Intel-XE Archive on lore.kernel.org
 help / color / mirror / Atom feed
From: "Lis, Tomasz" <tomasz.lis@intel.com>
To: Matthew Brost <matthew.brost@intel.com>,
	<intel-xe@lists.freedesktop.org>
Cc: <michal.wajdeczko@intel.com>
Subject: Re: [PATCH v2] drm/xe/vf: Start re-emission from first unsignaled job during VF migration
Date: Sat, 1 Nov 2025 02:33:07 +0100	[thread overview]
Message-ID: <9c179328-bc36-49c6-9147-869b9ce2f77b@intel.com> (raw)
In-Reply-To: <20251031201345.3015516-1-matthew.brost@intel.com>

[-- Attachment #1: Type: text/plain, Size: 4078 bytes --]

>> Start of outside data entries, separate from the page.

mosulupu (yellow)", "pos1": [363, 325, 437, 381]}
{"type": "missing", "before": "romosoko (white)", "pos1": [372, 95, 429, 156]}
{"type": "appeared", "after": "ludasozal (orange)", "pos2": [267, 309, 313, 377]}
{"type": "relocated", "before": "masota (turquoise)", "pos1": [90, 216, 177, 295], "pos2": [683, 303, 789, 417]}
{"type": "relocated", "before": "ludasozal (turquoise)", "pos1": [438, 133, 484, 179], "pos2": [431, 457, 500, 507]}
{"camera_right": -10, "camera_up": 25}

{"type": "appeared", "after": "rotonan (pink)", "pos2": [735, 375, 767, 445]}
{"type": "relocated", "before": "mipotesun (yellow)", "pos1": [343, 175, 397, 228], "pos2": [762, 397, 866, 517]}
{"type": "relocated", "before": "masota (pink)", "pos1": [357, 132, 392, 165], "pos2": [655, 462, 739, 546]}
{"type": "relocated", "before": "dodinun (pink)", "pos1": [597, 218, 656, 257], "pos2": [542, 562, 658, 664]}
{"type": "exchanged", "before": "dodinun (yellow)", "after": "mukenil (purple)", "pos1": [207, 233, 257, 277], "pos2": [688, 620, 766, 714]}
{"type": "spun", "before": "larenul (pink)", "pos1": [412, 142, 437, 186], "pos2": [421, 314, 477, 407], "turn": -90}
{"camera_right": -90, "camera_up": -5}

On 10/31/2025 9:13 PM, Matthew Brost wrote:
> The LRC software ring tail is reset to the first unsignaled pending
> job's head.
>
> Fix the re-emission logic to begin submitting from the first unsignaled
> job detected, rather than scanning all pending jobs, which can cause
> imbalance.
>
> v2:
>   - Include missing local changes
>
> Fixes: c25c1010df88 ("drm/xe/vf: Replay GuC submission state on pause / unpause")
> Signed-off-by: Matthew Brost<matthew.brost@intel.com>
> ---
>   drivers/gpu/drm/xe/xe_gpu_scheduler.h |  5 +++--
>   drivers/gpu/drm/xe/xe_guc_submit.c    | 19 +++++++++++--------
>   2 files changed, 14 insertions(+), 10 deletions(-)
>
> diff --git a/drivers/gpu/drm/xe/xe_gpu_scheduler.h b/drivers/gpu/drm/xe/xe_gpu_scheduler.h
> index 9955397aaaa9..357afaec68d7 100644
> --- a/drivers/gpu/drm/xe/xe_gpu_scheduler.h
> +++ b/drivers/gpu/drm/xe/xe_gpu_scheduler.h
> @@ -54,13 +54,14 @@ static inline void xe_sched_tdr_queue_imm(struct xe_gpu_scheduler *sched)
>   static inline void xe_sched_resubmit_jobs(struct xe_gpu_scheduler *sched)
>   {
>   	struct drm_sched_job *s_job;
> +	bool skip_emit = false;
>   
>   	list_for_each_entry(s_job, &sched->base.pending_list, list) {
>   		struct drm_sched_fence *s_fence = s_job->s_fence;
>   		struct dma_fence *hw_fence = s_fence->parent;
>   
> -		if (to_xe_sched_job(s_job)->skip_emit ||
> -		    (hw_fence && !dma_fence_is_signaled(hw_fence)))
> +		skip_emit |= to_xe_sched_job(s_job)->skip_emit;
> +		if (skip_emit || (hw_fence && !dma_fence_is_signaled(hw_fence)))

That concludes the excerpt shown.